Academics

Goodling Institute guiding William Penn Foundation literacy initiative

The William Penn Foundation is funding a family literacy initiative in Philadelphia and the Goodling Institute for Research in Family Literacy, in Penn State’s College of Education, has had a key, collaborative role in the multi-program endeavor.

The Goodling Institute provides national leadership promoting the value of family literacy for adults and children, while also supporting program improvement through research and its application to practice and professional development.

Carol Clymer Credit: Penn StateCreative Commons

Carol Clymer, co-director of the Goodling Institute for Research in Family Literacy and the Institute for the Study of Adult Literacy in the College of Education, cited the foundation’s mission as helping to improve access to high-quality education for children from low-income families, ensuring a sustainable environment, fostering creative communities that enhance civic life and advancing philanthropy in the Greater Philadelphia region.

The Goodling Institute was awarded a three-year grant worth nearly $500,000 to evaluate the project and provide professional development and technical assistance to the family literacy programs.

“We haven't analyzed all of the data yet and we won't until the entire study is over,” Clymer said. “The William Penn foundation is very interested in the findings; they're the ones who funded the programs in Philadelphia and they want to see if this does help families. This is the kind of research work that we do at the Goodling Institute.” 

Research has found that education opportunities of families are improved by integrating learning opportunities for early childhood, adult education and parent-child activities into one program. The William Penn Foundation (WPF) funded five family literacy programs in the Philadelphia area. One of them is Supporting Older Women’s Network. 

“Essentially, it's a community-based organization in Philadelphia that supports grandparents who have custody of their grandchildren. They're doing a family literacy program,” Clymer explained, with the goal of assisting grandparents to increase educational opportunities for their grandchildren.

She said grandparents caring for children need support because they haven’t been parents for a while, and having help to support their grandchildren’s education, particularly connecting to schools, has been a positive outcome. “Grandparents are also very interested in learning about parent education and about increasing their digital literacy skills to so that they can be more effective in that way,” Clymer said.

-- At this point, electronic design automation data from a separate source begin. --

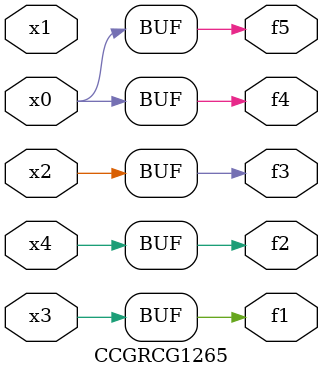
<source format=v>
module CCGRCG1265(
	input x0, x1, x2, x3, x4,
	output f1, f2, f3, f4, f5
);
	assign f1 = x3;
	assign f2 = x4;
	assign f3 = x2;
	assign f4 = x0;
	assign f5 = x0;
endmodule

</source>
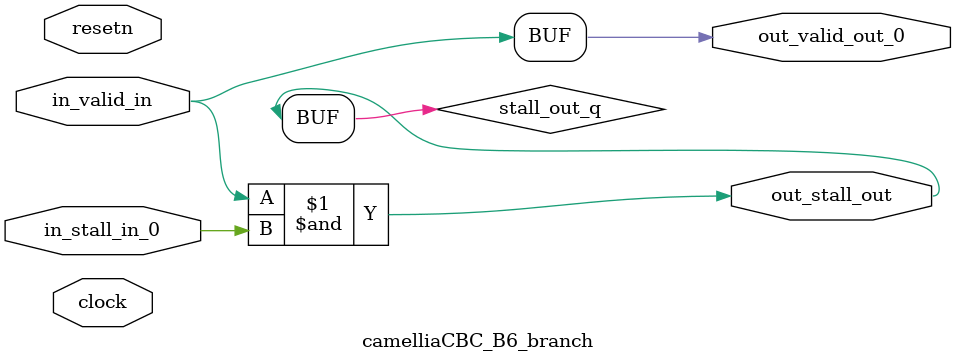
<source format=sv>



(* altera_attribute = "-name AUTO_SHIFT_REGISTER_RECOGNITION OFF; -name MESSAGE_DISABLE 10036; -name MESSAGE_DISABLE 10037; -name MESSAGE_DISABLE 14130; -name MESSAGE_DISABLE 14320; -name MESSAGE_DISABLE 15400; -name MESSAGE_DISABLE 14130; -name MESSAGE_DISABLE 10036; -name MESSAGE_DISABLE 12020; -name MESSAGE_DISABLE 12030; -name MESSAGE_DISABLE 12010; -name MESSAGE_DISABLE 12110; -name MESSAGE_DISABLE 14320; -name MESSAGE_DISABLE 13410; -name MESSAGE_DISABLE 113007; -name MESSAGE_DISABLE 10958" *)
module camelliaCBC_B6_branch (
    input wire [0:0] in_stall_in_0,
    input wire [0:0] in_valid_in,
    output wire [0:0] out_stall_out,
    output wire [0:0] out_valid_out_0,
    input wire clock,
    input wire resetn
    );

    wire [0:0] stall_out_q;


    // stall_out(LOGICAL,6)
    assign stall_out_q = in_valid_in & in_stall_in_0;

    // out_stall_out(GPOUT,4)
    assign out_stall_out = stall_out_q;

    // out_valid_out_0(GPOUT,5)
    assign out_valid_out_0 = in_valid_in;

endmodule

</source>
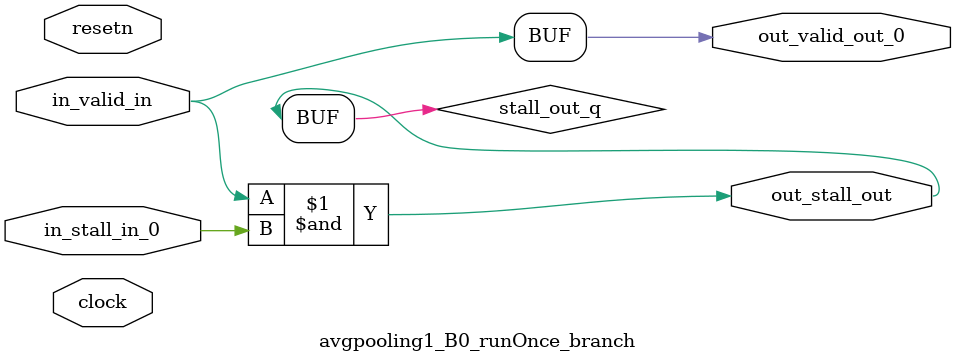
<source format=sv>



(* altera_attribute = "-name AUTO_SHIFT_REGISTER_RECOGNITION OFF; -name MESSAGE_DISABLE 10036; -name MESSAGE_DISABLE 10037; -name MESSAGE_DISABLE 14130; -name MESSAGE_DISABLE 14320; -name MESSAGE_DISABLE 15400; -name MESSAGE_DISABLE 14130; -name MESSAGE_DISABLE 10036; -name MESSAGE_DISABLE 12020; -name MESSAGE_DISABLE 12030; -name MESSAGE_DISABLE 12010; -name MESSAGE_DISABLE 12110; -name MESSAGE_DISABLE 14320; -name MESSAGE_DISABLE 13410; -name MESSAGE_DISABLE 113007; -name MESSAGE_DISABLE 10958" *)
module avgpooling1_B0_runOnce_branch (
    input wire [0:0] in_stall_in_0,
    input wire [0:0] in_valid_in,
    output wire [0:0] out_stall_out,
    output wire [0:0] out_valid_out_0,
    input wire clock,
    input wire resetn
    );

    wire [0:0] stall_out_q;


    // stall_out(LOGICAL,6)
    assign stall_out_q = in_valid_in & in_stall_in_0;

    // out_stall_out(GPOUT,4)
    assign out_stall_out = stall_out_q;

    // out_valid_out_0(GPOUT,5)
    assign out_valid_out_0 = in_valid_in;

endmodule

</source>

“What’s common to all five of these programs is to help the adults — the parents or the caregivers in the program — to raise their language or their reading skills or to work toward a High School Equivalency Certificate (GED) with English as a Second Language classes, adult basic education classes or GED classes.”

Another component, Clymer said, is parent education instruction. “Programs are really trying to help the parents, or caregivers, learn about the educational development of their children, so that they read to them more and so that they do things at home that are fun,” she said. “And in this environment where parents are at home with their [school age] children all the time and are having to help them with school just like teachers do, the family literacy program has been a real godsend for parents.”

Clymer added that adults in family literacy programs often have low socio-economic status or have not finished school themselves, or they are immigrant parents trying to learn English. “Helping them navigate school has been very helpful and that's something that is done in the Philadelphia programs funded by William Penn Foundation programs,” she said.

Clymer said the Indochinese American Council also helps deliver the family literacy program in immigrant neighborhoods across the city by working with Head Start programs through KenCrest, which provides educational services to children and families in Philadelphia.

KenCrest also is one of the grantees and works with other programs in the city to provide the adult education component for the initiative. “KenCrest is structuring the parent education and parent-child activities around the national Raising A Reader program,” Clymer said.

Center for Literacy is another family literacy program in the project that serves immigrant families with limited English proficiency, while also helping their young children succeed in school. The program helps to build confidence and knowledge about supporting their children’s learning.

The final family literacy program in the initiative is the Southeast Asian Mutual Assistance Association Coalition. This program serves a variety of immigrant and refugee groups, according to Clymer, such as Burmese, Chinese and Nepali.

Clymer said that the Goodling Institute is doing an evaluation of the Family Literacy Initiative in Philadelphia. Information is gathered when the families enter the program, including how much interaction the parents have with their children, how much they are reading, singing or telling stories together, as well as the digital literacy in the home. Throughout the course of the project, additional information will be collected about children’s progress in school and weekly home activities. 

“With the schools we’re trying to get data about the children's progress in school from the early childhood program to see if they are increasing their reading, how they're doing in their elementary school classes and if they're progressing or if behavior is changing or if there's less absenteeism.”

Clymer said because of COVID-19 they haven't been able to collect some of that data from the schools this year. "We're hoping to pick it up again now as all the programs have resumed operation," she said.